Popol Vuh is the creation story and the epic quest tale of the Mayan people. Scholars, who translated it into prose, have only translated it twice. Mike Bazzett, will be first in the world to translate Popol Vuh into verse, taking the project under his wing during the second semester. “The Mayan’s literature and religion were the same thing,” says Mr. Bazzett. He claims their creation story to be similar to ‘The Lord of the Rings,’ telling an epic tale of two hero twins. Alongside this quest, the creation of humans out of corn and blood were the most prominent features of The Book of the People (a literal translation of Popol Vuh.) The Popol Vuh was originally a collection of stories told orally from person to person, until they were written down. When the Spanish conquistadors came, they burned as many copies of it as they could, for Christianity was the only ‘acceptable’ religion. Luckily for us, some of them survived.

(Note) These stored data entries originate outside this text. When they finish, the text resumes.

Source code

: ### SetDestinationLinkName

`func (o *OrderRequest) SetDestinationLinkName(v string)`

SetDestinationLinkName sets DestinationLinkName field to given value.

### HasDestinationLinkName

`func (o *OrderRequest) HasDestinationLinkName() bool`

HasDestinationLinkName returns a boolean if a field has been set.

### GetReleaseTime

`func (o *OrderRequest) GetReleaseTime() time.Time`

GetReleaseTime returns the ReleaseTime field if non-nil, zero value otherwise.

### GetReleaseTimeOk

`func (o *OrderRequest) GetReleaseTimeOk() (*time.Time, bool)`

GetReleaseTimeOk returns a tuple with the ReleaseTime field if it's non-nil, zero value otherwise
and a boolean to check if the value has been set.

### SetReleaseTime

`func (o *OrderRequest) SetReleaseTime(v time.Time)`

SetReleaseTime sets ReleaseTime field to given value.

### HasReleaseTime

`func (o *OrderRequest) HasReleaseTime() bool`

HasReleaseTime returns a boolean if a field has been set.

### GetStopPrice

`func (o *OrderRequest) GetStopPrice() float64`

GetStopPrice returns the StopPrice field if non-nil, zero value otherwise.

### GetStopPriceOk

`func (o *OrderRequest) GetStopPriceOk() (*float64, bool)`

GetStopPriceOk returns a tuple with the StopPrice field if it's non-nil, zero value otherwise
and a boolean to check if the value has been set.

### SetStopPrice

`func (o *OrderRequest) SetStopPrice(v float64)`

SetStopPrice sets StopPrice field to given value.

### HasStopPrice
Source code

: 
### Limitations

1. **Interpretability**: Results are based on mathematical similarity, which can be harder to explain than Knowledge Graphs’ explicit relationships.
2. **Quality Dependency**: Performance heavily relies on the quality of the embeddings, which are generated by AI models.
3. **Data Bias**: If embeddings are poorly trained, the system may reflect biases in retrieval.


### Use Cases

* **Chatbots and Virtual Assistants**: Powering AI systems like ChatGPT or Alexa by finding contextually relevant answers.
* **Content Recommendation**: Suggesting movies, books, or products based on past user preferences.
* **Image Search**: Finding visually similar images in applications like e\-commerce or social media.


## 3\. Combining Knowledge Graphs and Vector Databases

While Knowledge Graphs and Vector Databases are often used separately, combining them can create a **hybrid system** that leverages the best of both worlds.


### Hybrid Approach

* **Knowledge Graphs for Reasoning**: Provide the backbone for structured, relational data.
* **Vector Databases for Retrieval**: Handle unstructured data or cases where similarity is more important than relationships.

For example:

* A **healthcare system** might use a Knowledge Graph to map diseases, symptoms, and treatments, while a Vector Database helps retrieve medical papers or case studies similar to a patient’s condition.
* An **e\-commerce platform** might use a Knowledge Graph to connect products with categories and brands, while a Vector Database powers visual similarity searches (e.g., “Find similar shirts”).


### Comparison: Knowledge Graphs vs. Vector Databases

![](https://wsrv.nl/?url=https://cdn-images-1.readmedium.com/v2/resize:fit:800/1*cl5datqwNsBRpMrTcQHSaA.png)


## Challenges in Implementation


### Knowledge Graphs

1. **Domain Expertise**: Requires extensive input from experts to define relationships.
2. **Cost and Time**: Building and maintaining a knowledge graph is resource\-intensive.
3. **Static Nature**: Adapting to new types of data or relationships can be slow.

“Last summer, I had a hersey sabbatical [trip awarded to 3 faculty members who display excellent teaching effectivness]. I went down to one of the most remote areas of Mexico, Chiapas.” The traditional language, K’iche, is spoken by 7% of the population. It is also the original language in which the Popol Vuh was written in. In order to translate this ancient book, Bazzett “listened for the rhythms of the language.”In June, he spent a couple of weeks in the countryside. “I also wanted to see the land scape”, he said when recounting the trip. The landscape of Mexico was described in the Popol Vuh, with particular emphasis on the thickness of the forest and the lushness of the natural landscape.

Once school started again, the translation work was put to the side for lesson plans and poems. For Mike Bazzett, this next semester will be home to mornings of careful translation, and afternoons of research. He predicts that the finished translation will be around 100 pages long. The first five pages are going to be published in a literary Journal, the ‘Southern Humanity View’.